The Mute Prince

The day the boy was born, the rain returned.

Not a storm—just that slow, relentless drizzle that had haunted the De Luca family for generations. Giovanni held his newborn son like glass. His hands trembled.

The doctors smiled politely. The mother wept with joy. But Giovanni only stared.

Because once again, there was no cry.

The child’s chest rose and fell. He moved, he blinked, he yawned—but made no sound. The silence hit Giovanni like a curse cast anew.

Salvatore, now old but sharp-eyed, stood in the doorway of the hospital room. He didn’t step inside. He didn’t need to.

He looked at the child, then at his son, and gave a slow, knowing nod.

> “It skips no one,” he muttered, almost proudly.

But Giovanni didn’t nod back. He simply turned away, shielding the baby from that gaze like a man holding a flame in the wind.

They named the child Luca.

He grew up in a house of wealth, marble floors and golden mirrors, but none of it softened the silence. His younger brothers—Marco and Enzo—came quickly after. Both cried at birth. Both spoke their first words early.

And they never let Luca forget it.

> “What’s wrong with you, freak?”

“Why don’t you say something, dummy?”

“Bet you don’t even have a voice.”

“Try talking again. Go on. Entertain us, silent prince.”

Even in the presence of maids and guards, they teased him. Sometimes cruelly. Sometimes physically. Luca learned to take the blows in silence—his pain, invisible like the curse itself.

At school, it was worse.

Girls laughed behind his back. Teachers pitied him but never protected him. Boys dared him to speak, bet candy and cash on whether they could make him snap.

But Luca never made a sound.

He kept journals.

Hundreds of them.

Tucked in drawers, closets, the space under his bed.

Not of his feelings—those were locked away.
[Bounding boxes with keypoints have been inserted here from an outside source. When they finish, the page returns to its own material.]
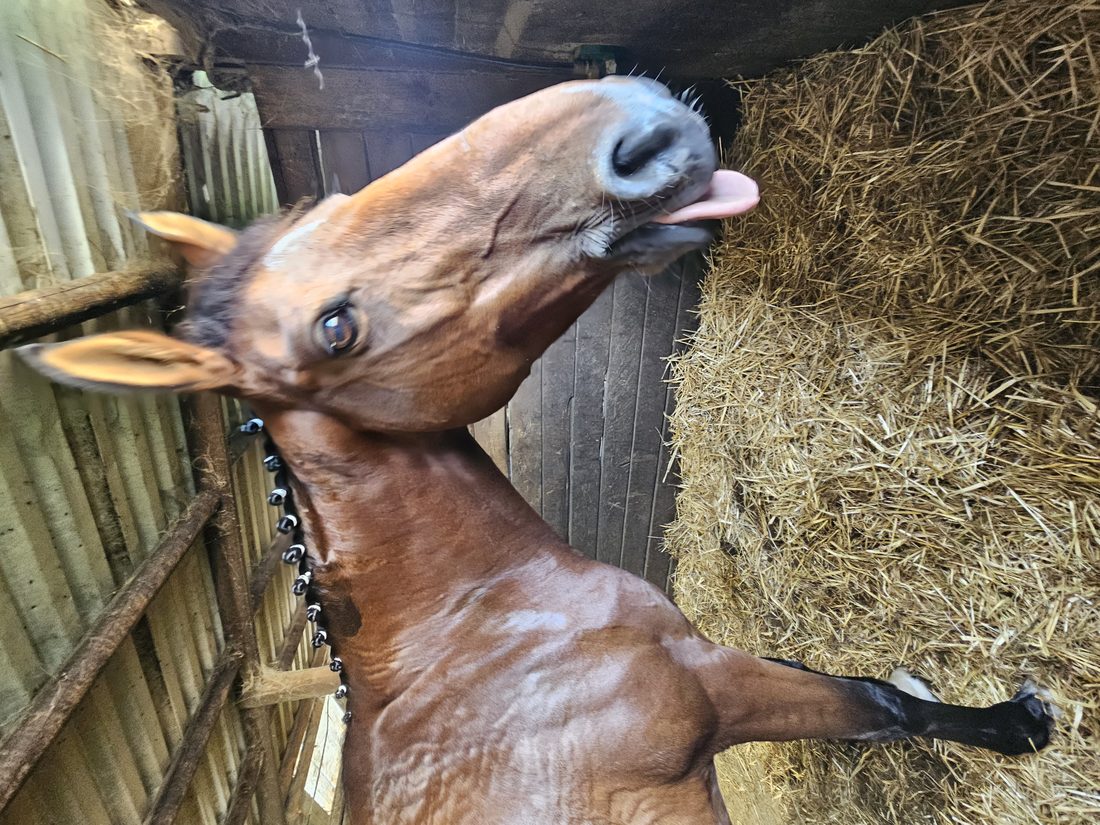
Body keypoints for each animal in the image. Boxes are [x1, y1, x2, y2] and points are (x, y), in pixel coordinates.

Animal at [20, 77, 1054, 825]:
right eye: (336, 328)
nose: (633, 127)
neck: (476, 630)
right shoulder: (712, 689)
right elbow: (879, 704)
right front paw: (1020, 724)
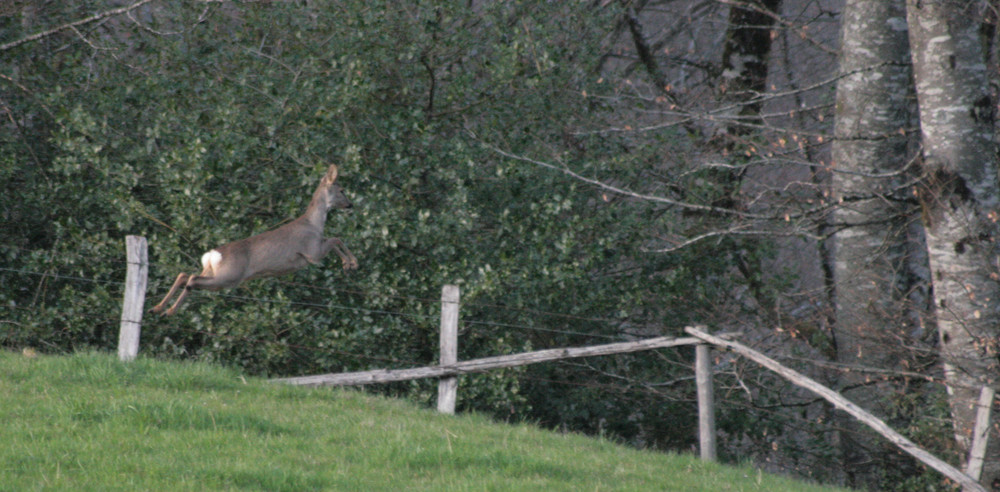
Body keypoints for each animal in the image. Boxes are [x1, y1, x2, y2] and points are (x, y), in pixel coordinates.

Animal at [150, 161, 358, 316]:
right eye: (342, 190)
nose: (350, 204)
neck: (314, 224)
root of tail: (212, 255)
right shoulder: (312, 252)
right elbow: (336, 239)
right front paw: (351, 263)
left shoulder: (314, 251)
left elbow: (334, 239)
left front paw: (348, 264)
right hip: (229, 276)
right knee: (192, 279)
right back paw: (169, 310)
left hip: (213, 272)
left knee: (184, 275)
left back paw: (158, 308)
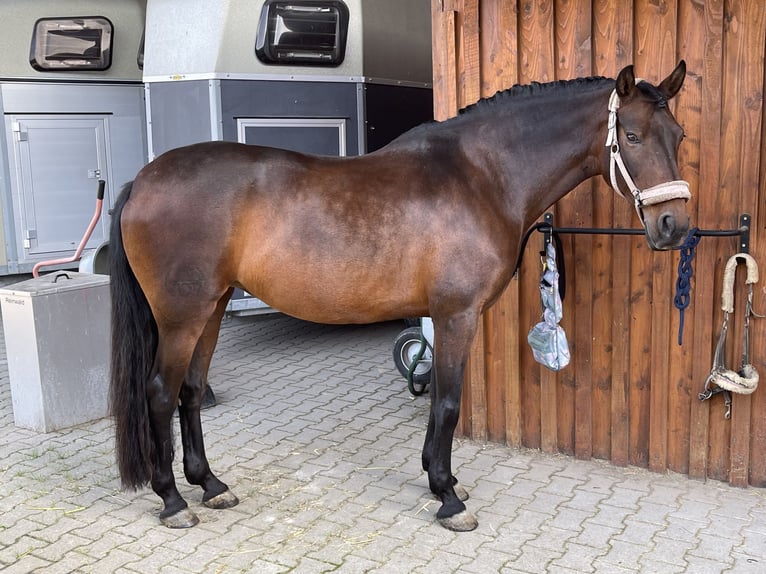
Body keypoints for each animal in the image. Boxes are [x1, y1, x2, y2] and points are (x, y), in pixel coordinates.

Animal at [111, 60, 692, 532]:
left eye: (680, 135)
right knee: (160, 392)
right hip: (182, 316)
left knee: (190, 392)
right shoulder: (456, 315)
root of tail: (143, 180)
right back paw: (172, 501)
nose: (674, 226)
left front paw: (443, 481)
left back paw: (210, 486)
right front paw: (448, 500)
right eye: (632, 136)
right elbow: (450, 403)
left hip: (210, 310)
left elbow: (436, 399)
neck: (481, 176)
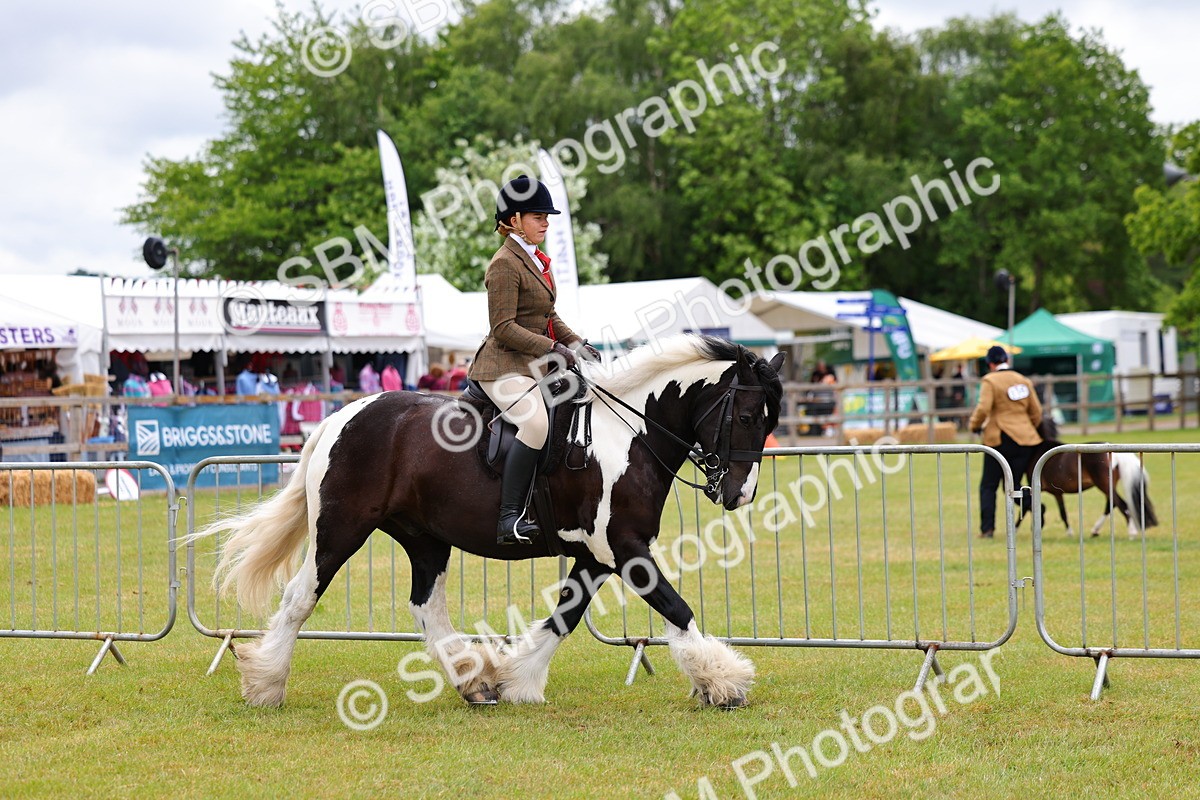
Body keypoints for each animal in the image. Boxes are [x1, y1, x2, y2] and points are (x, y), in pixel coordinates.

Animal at [190, 334, 784, 709]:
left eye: (769, 420)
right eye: (747, 416)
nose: (739, 493)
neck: (628, 435)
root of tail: (343, 415)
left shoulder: (596, 555)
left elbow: (564, 618)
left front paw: (517, 680)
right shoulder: (624, 547)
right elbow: (676, 607)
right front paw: (724, 682)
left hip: (424, 539)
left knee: (426, 607)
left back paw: (473, 682)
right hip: (340, 531)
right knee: (299, 598)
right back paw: (266, 686)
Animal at [1017, 417, 1157, 538]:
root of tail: (1115, 453)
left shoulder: (1039, 488)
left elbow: (1027, 506)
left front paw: (1017, 528)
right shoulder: (1057, 493)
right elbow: (1063, 512)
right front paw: (1069, 532)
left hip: (1103, 484)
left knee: (1121, 504)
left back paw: (1131, 532)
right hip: (1108, 485)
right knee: (1111, 504)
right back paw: (1095, 530)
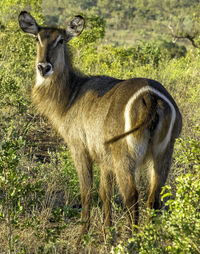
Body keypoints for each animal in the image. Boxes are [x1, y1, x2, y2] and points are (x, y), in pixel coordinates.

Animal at [19, 11, 183, 242]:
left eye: (61, 40)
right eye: (37, 39)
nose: (44, 67)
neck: (71, 95)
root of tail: (151, 96)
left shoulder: (79, 148)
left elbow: (87, 191)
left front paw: (81, 237)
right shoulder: (104, 159)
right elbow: (105, 193)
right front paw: (107, 233)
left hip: (125, 156)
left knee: (132, 196)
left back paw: (133, 240)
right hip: (163, 153)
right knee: (154, 199)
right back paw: (151, 240)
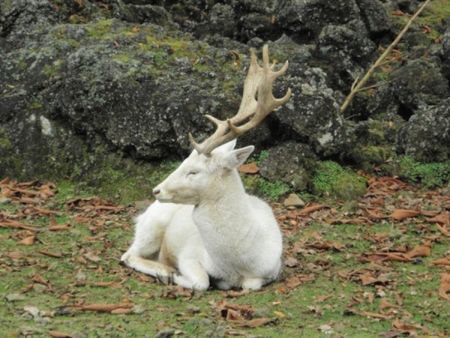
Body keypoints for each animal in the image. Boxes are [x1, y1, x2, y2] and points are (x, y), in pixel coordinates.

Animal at [121, 45, 292, 290]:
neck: (240, 262)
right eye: (183, 162)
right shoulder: (190, 253)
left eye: (193, 171)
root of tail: (142, 215)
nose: (157, 190)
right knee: (128, 255)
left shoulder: (273, 269)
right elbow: (201, 282)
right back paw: (164, 270)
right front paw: (174, 274)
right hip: (151, 226)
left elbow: (251, 285)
But of names. Faces. Details.

Everyone who ever mocked him.

Everyone who looked at him with pity, disgust, or false kindness.

He remembered them all.

Even at seven, Luca De Luca knew:

> A voice isn’t the only way to make yourself heard.

One day, they will listen.

One way or another.

Luca was thirteen when he broke a boy’s nose for calling him “the mute mistake.”

It happened in the schoolyard behind the elite private academy his family paid millions to control. A boy—some rich politician’s son—shoved him too hard during soccer and said it loud enough for everyone to hear:

> “Why don’t you go cry to your mommy, silent freak?”

Luca didn’t cry. He didn’t run.

He just looked at the boy, calm. Walked up to him.

And headbutted him so hard that the kid hit the ground screaming—screaming—while Luca stood over him, bloodied and silent, not blinking once.

From that day forward, they stopped teasing him in public.

Luca didn’t speak, but he listened.

He noticed everything. How the bodyguards whispered about rival families. How Enzo bragged about a shipment no one else should have known about. How Marco snuck away at night with a girl who wasn’t his fiancée.

And slowly, without anyone realizing it, Luca started to collect favors. Secrets. Leverage.

By fifteen, he had dirt on nearly every person in the house.

He used notes at first. Slipped under doors. Left in lockers.

“If you don’t want your wife to know, stay silent.”

“If you want your debt to disappear, bring me the blueprints.”

“If you want to walk tomorrow, say nothing today.”

They began to fear him—not because of what he said, but because of what he knew.

Giovanni watched it happen quietly.

He said nothing.

But one night, Luca came home to find a new desk in his room. Mahogany. Heavy. With a drawer lined in velvet.

Inside was a small, hand-carved knife. Family crest engraved on the hilt.

> “You're ready,” Giovanni wrote on a slip of paper, tucked beneath it.

At sixteen, Luca went on his first job.

Not to kill. Not yet.

To watch. To see how deals were made in blood and how loyalty was bought with silence.

And when a traitor tried to run mid-deal, Luca was the one who caught him—calmly, methodically, without making a sound.

He slit the man’s Achilles tendon and watched him fall.

No words. No emotion. Just an icy stare that spoke louder than any threat.

From then on, the crew started calling him:

> “Il Principe Muto.”

The Mute Prince.

By seventeen, Luca was feared.

By eighteen, he was obeyed.

Not because of the legacy. Not because of his name.

But because in a world of men who shouted and screamed to prove power—

He proved his without ever needing a voice.